**Excerpt to read**
_ _ _ _ _

Society for American Music
Bulletin, Volume XXV, no. 2 (Summer 1999)
The Drum as Icon and Teacher in D/Lakota Life
By Jonathan Ritter, UCLA
Among the Dakota and Lakota (D/Lakota), the drum occupies a position of great cultural
and symbolic power. Regarded as a living entity, it is simultaneously understood as a spiritual
guardian and a musical instrument, a living tradition and a reference to a past way of life.
Consequently, the continued spiritual, ceremonial, and musical duties of those who play the
drum, attendant to both the larger community as well as the living instrument itself, have
encourage the use of music and dance as an integral part of current D/Lakota cultural education
and identity. In this article, I first argue that the drum should be understood as an icon of
D/Lakota worldview, examining how circular symbols find meaning in multiple spheres of D/Lakota
thought. Second, I look at how the drum's dynamic cultural role has been adapted to the
contemporary urban Indian classroom as a unique form of cultural education and D/Lakota resistance
to assimilationist pressures.
The Cultural centrality of the drum stems from concepts in the very foundation of D/Lakota
spirituality. Circular and unified, holistic and holy, traditional D/Lakota theology is based on the
undertanding that a profound reciprocity exists among all elements, animate and otherwise.
Mitakuye oyasin, a phrase used in greeting or prayer meaning "all my relations," refers
to that reciprocal structuring of the world. The ramifications of such a belief system
permeated the traditional life of the D/Lakota, in birth and death, in the procurement
of food, in music, in social behavior, as well as in ceremonial life.
More than 160 years ago, the missionary Samuel Pond could find no "fixed, uniform belief" among
the Dakota, venturing to guess that "a harmonious system of mythology was never found among
any heathen people."1 Ethno- and theo-centrism aside, Pond's inability to recognize
a unified Dakota spirituality may have stemmed from that system's very "harmoniousness."
Contemporary Lakota author Vine Deloria, Jr. critiques Western understanding of what he calls
"Indian metaphysics . . . that set of first principles which we must possess in order to make
sense of the world in which we live."2 He argues that holistic native concepts, such
as mitakyue oyasin, stand in marked contrast to the Western vision of the world,
rooted on a fragmented mixture of folklore, religious theology, and Greek science.
Consequently, from Gideon Pond's era through our own, Westerners have often had a difficult
time equating or even reconciling native holism with the codified structures of the Christian
religious tradition.
What Pond overlooked was as rudimentary and yet all-encompassing as the shape of a circle;
the D/Lakota understood and understand life through the comprehension of its inherent cycles.

_ _ _ _ _

(Saved data entries)
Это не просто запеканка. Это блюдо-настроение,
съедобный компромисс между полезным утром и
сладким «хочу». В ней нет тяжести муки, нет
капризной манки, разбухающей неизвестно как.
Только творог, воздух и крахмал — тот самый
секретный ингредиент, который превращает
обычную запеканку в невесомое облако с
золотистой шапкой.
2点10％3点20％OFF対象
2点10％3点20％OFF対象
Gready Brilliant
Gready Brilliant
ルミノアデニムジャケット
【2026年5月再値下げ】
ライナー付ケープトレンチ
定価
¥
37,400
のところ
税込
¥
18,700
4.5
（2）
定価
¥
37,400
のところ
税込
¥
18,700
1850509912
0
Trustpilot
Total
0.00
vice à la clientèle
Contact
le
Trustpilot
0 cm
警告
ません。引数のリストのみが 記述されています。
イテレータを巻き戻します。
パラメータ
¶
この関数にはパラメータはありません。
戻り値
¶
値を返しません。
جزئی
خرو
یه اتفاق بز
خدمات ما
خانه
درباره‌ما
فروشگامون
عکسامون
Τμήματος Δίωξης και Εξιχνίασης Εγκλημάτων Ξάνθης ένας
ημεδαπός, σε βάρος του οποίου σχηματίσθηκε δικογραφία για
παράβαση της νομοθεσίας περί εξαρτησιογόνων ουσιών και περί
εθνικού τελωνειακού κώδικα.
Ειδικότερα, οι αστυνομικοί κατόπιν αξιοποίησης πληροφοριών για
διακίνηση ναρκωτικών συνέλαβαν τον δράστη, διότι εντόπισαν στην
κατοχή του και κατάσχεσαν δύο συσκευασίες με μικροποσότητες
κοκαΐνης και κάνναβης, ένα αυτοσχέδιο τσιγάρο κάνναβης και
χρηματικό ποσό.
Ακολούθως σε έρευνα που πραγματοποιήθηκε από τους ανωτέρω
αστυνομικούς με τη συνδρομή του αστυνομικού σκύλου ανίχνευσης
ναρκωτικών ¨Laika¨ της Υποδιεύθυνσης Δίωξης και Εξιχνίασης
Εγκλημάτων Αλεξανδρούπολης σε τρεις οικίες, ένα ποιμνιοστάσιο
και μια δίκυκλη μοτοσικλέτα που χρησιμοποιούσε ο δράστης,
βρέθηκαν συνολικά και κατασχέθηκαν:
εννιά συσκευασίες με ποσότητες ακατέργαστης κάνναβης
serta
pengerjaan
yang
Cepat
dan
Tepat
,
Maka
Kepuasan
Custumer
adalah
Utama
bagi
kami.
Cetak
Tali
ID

_ _ _ _ _

**What you should do**
Rewrite the passage of the article on the drum in D/Lakota life from "Consequently, from Gideon" up to and including "its inherent cycles.", switching "cycles" to "rhythms".

**Result for this exercise**
Consequently, from Gideon Pond's era through our own, Westerners have often had a difficult
time equating or even reconciling native holism with the codified structures of the Christian
religious tradition.
What Pond overlooked was as rudimentary and yet all-encompassing as the shape of a circle;
the D/Lakota understood and understand life through the comprehension of its inherent rhythms.